YOUR INSTRUCTIONS >>
Each entry below should appear again exactly as written, without pictures.

BEGIN

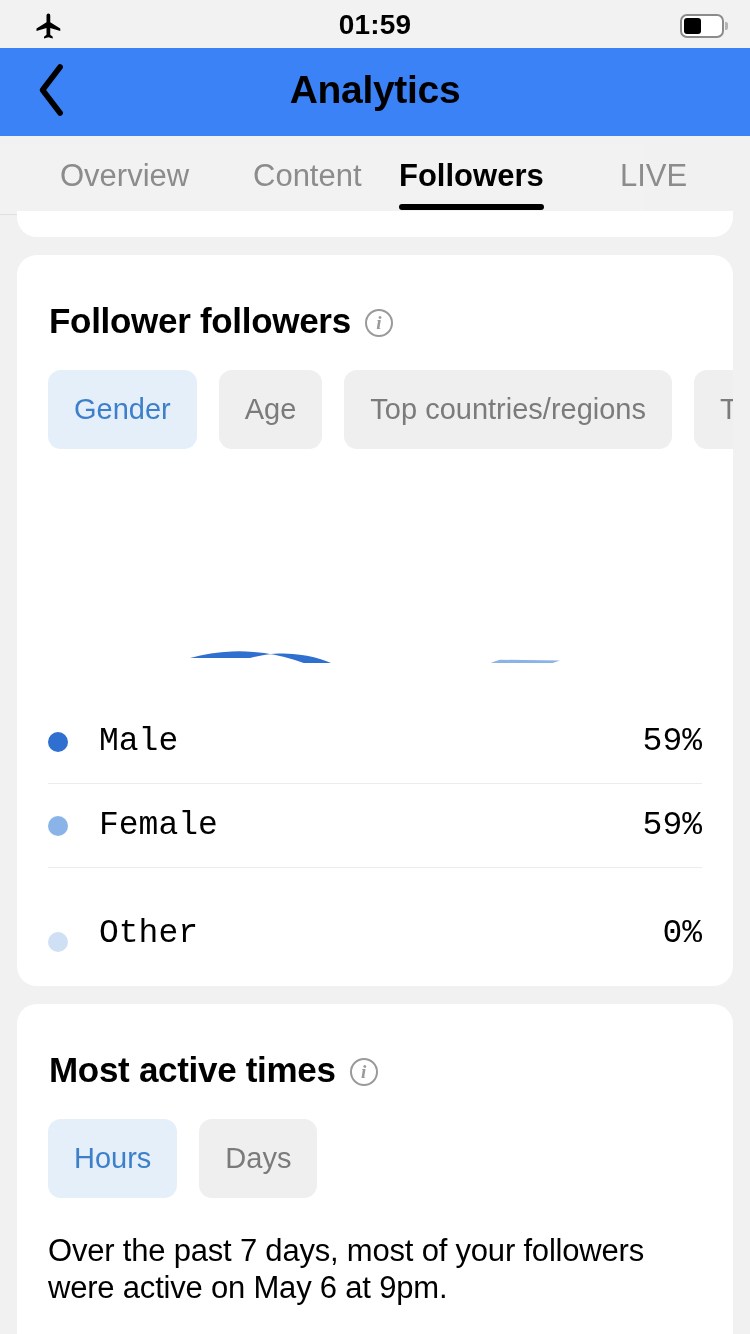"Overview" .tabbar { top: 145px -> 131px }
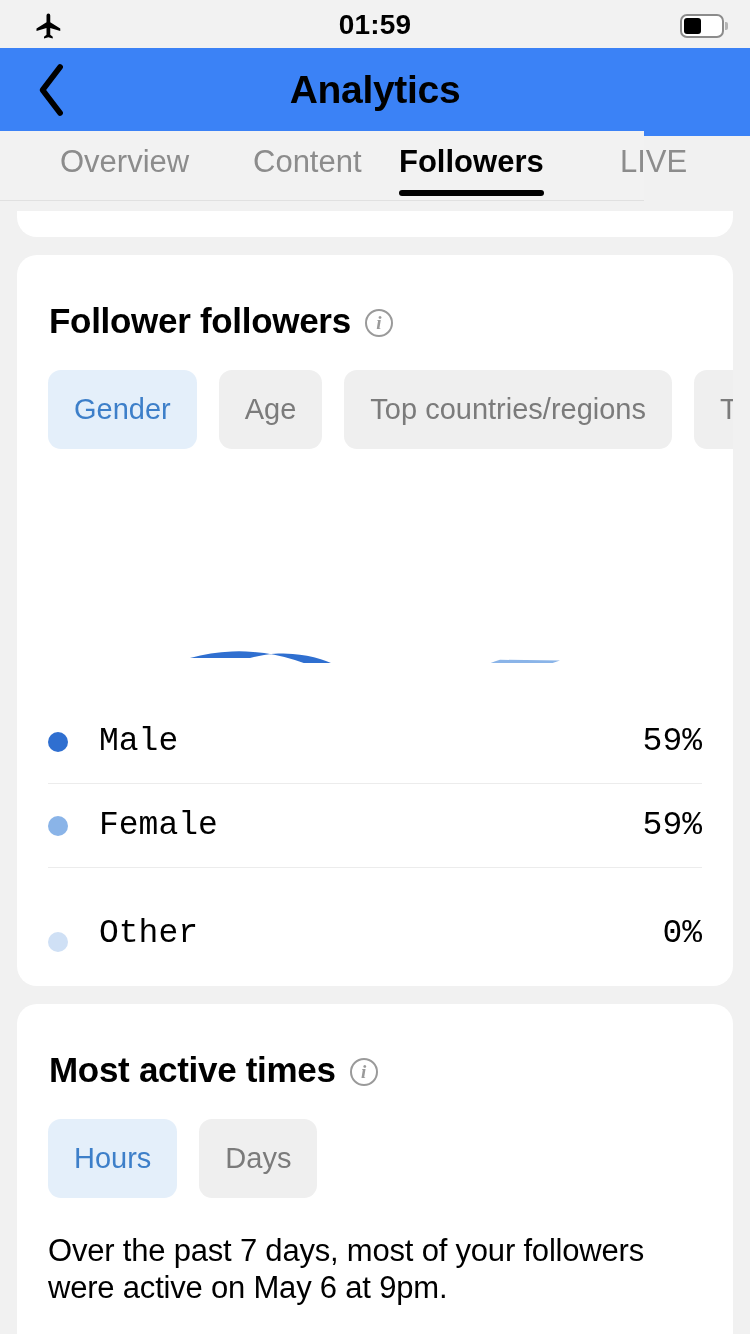"Top countries/regions" div.chip { text: countries/regions -> followers/regions }
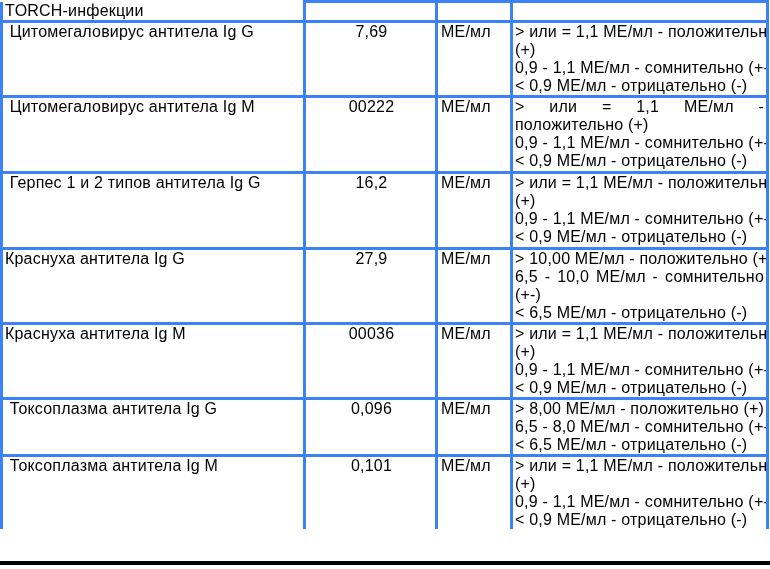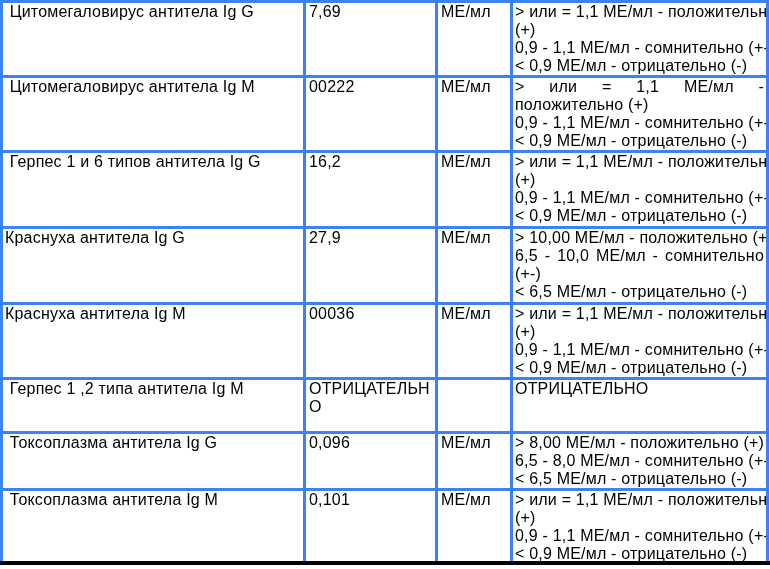"TORCH-инфекции" tr.section-row { html: none -> <tr> <td><span>TORCH-инфекции</span></td> <td></td> <td></td> <td></td> </tr> }
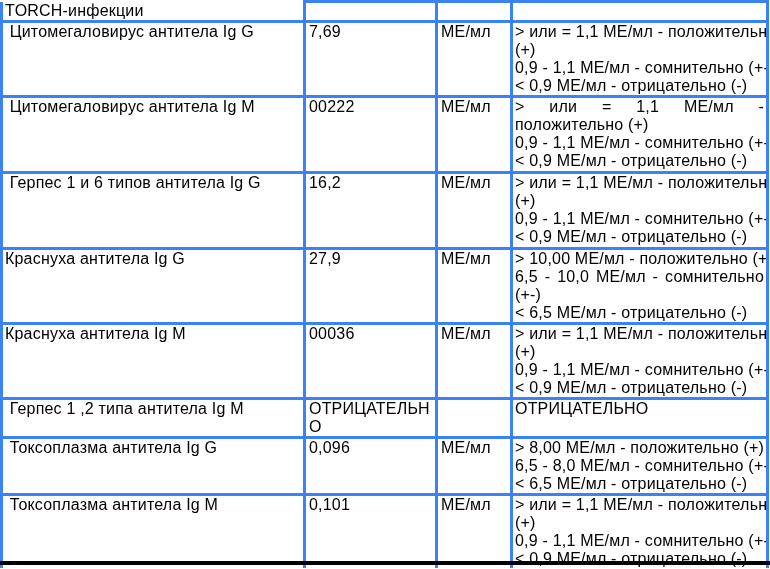"7,69" td.c2 { text-align: none -> center }
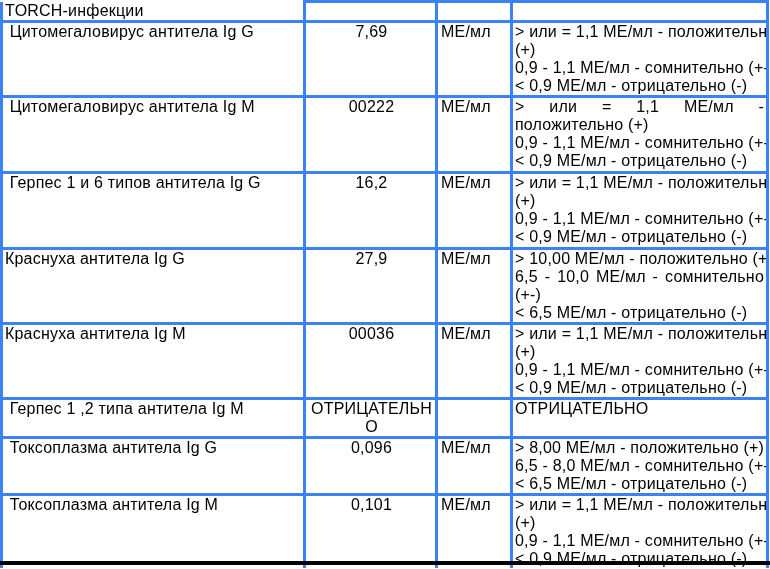"Герпес 1 и 6 типов" td.c1 { text: 6 -> 2 }
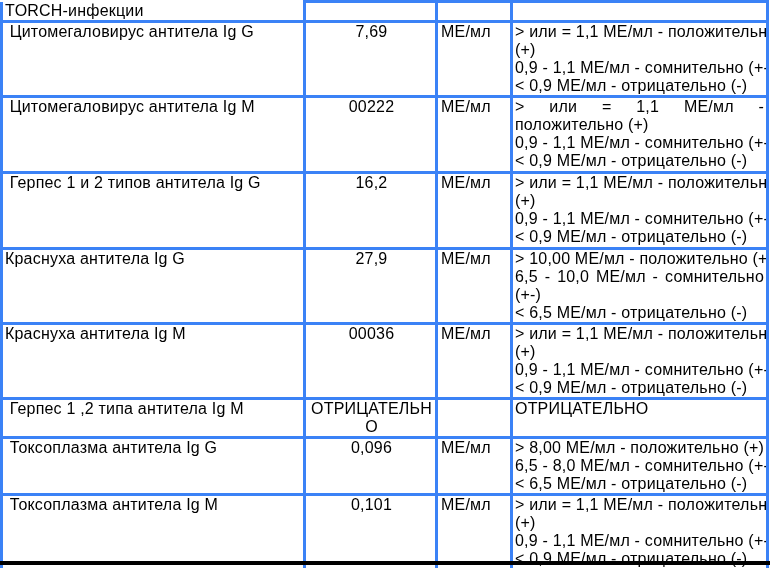"Герпес 1 ,2 типа антитела" tr { html: <tr> <td> Герпес 1 ,2 типа антитела Ig M</td> <td>ОТРИЦАТЕЛЬНО</td> <td></td> <td> <div>ОТРИЦАТЕЛЬНО</div> </td> </tr> -> none }
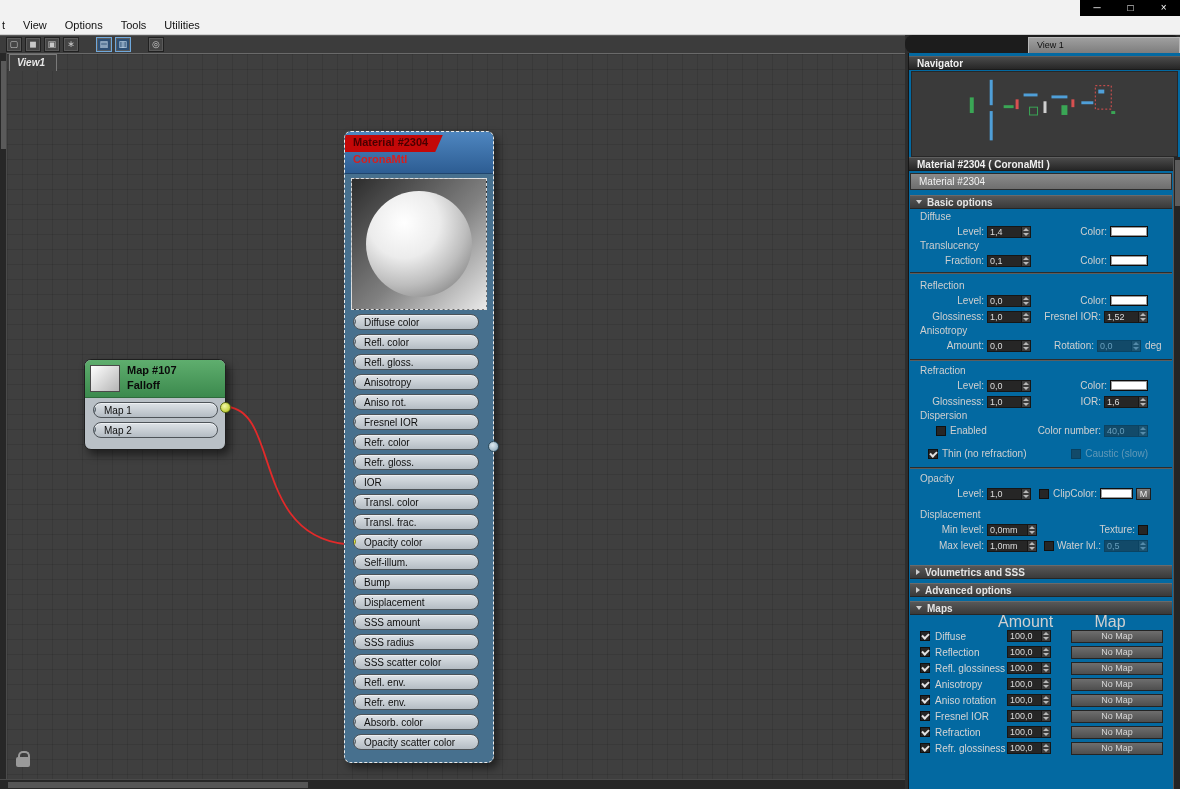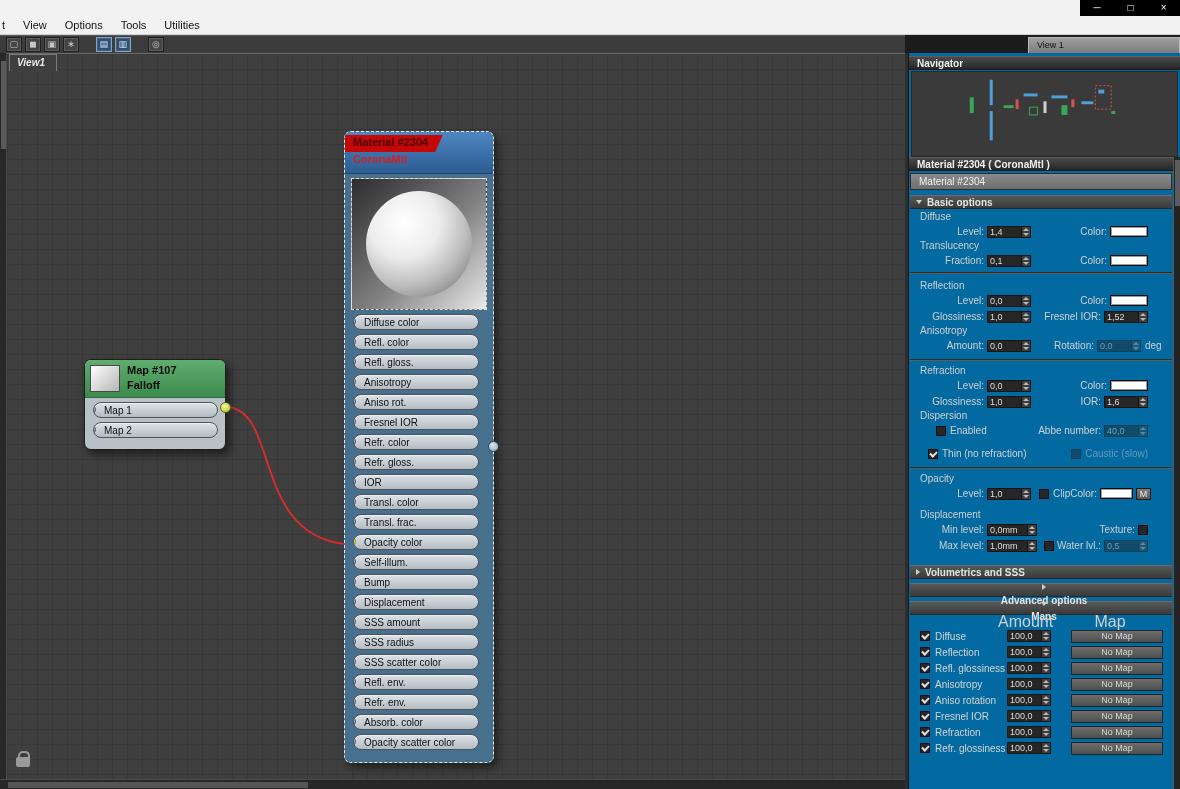"View 1" .right-top { border-radius: none -> 8px }
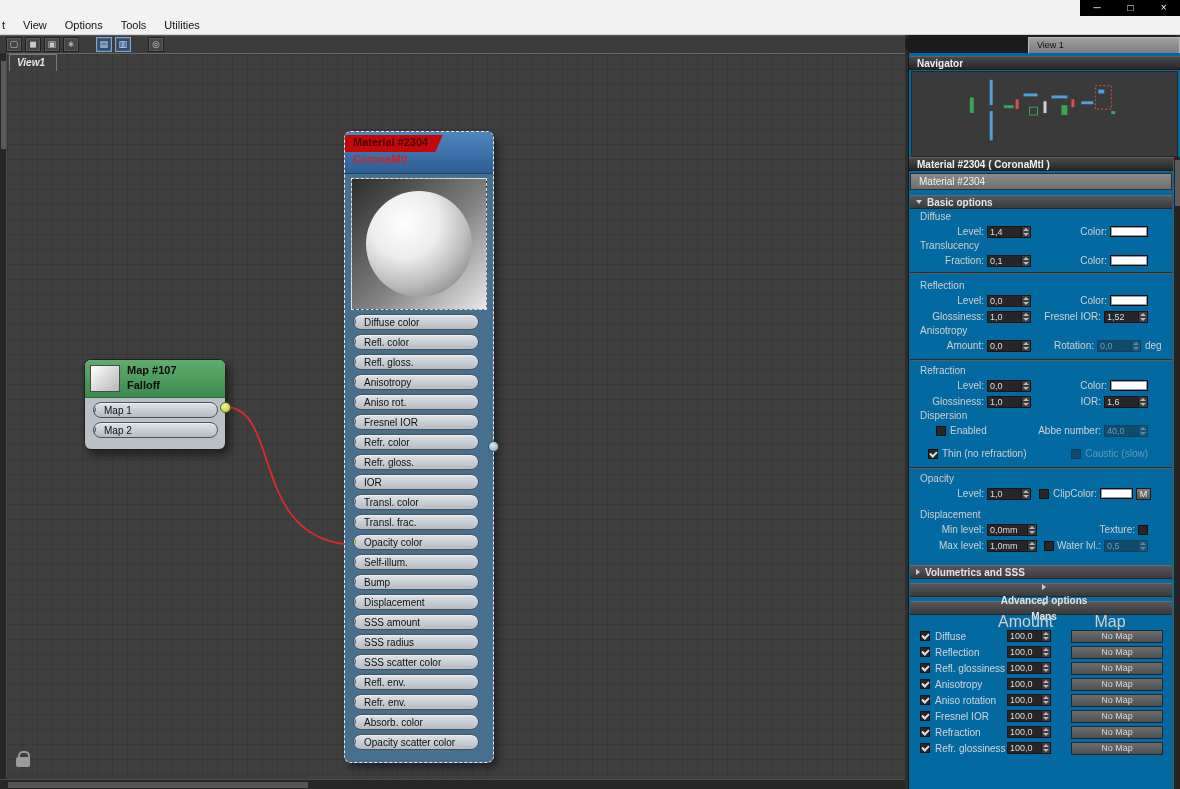"Abbe number:" span.lab { text: Abbe -> Color }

END

EXPECTED OUTPUT >>
"Overview" .tabbar { top: 145px -> 131px }
"Top countries/regions" div.chip { text: countries/regions -> followers/regions }
"TORCH-инфекции" tr.section-row { html: none -> <tr> <td><span>TORCH-инфекции</span></td> <td></td> <td></td> <td></td> </tr> }
"7,69" td.c2 { text-align: none -> center }
"Герпес 1 и 6 типов" td.c1 { text: 6 -> 2 }
"Герпес 1 ,2 типа антитела" tr { html: <tr> <td> Герпес 1 ,2 типа антитела Ig M</td> <td>ОТРИЦАТЕЛЬНО</td> <td></td> <td> <div>ОТРИЦАТЕЛЬНО</div> </td> </tr> -> none }
"View 1" .right-top { border-radius: none -> 8px }
"Abbe number:" span.lab { text: Abbe -> Color }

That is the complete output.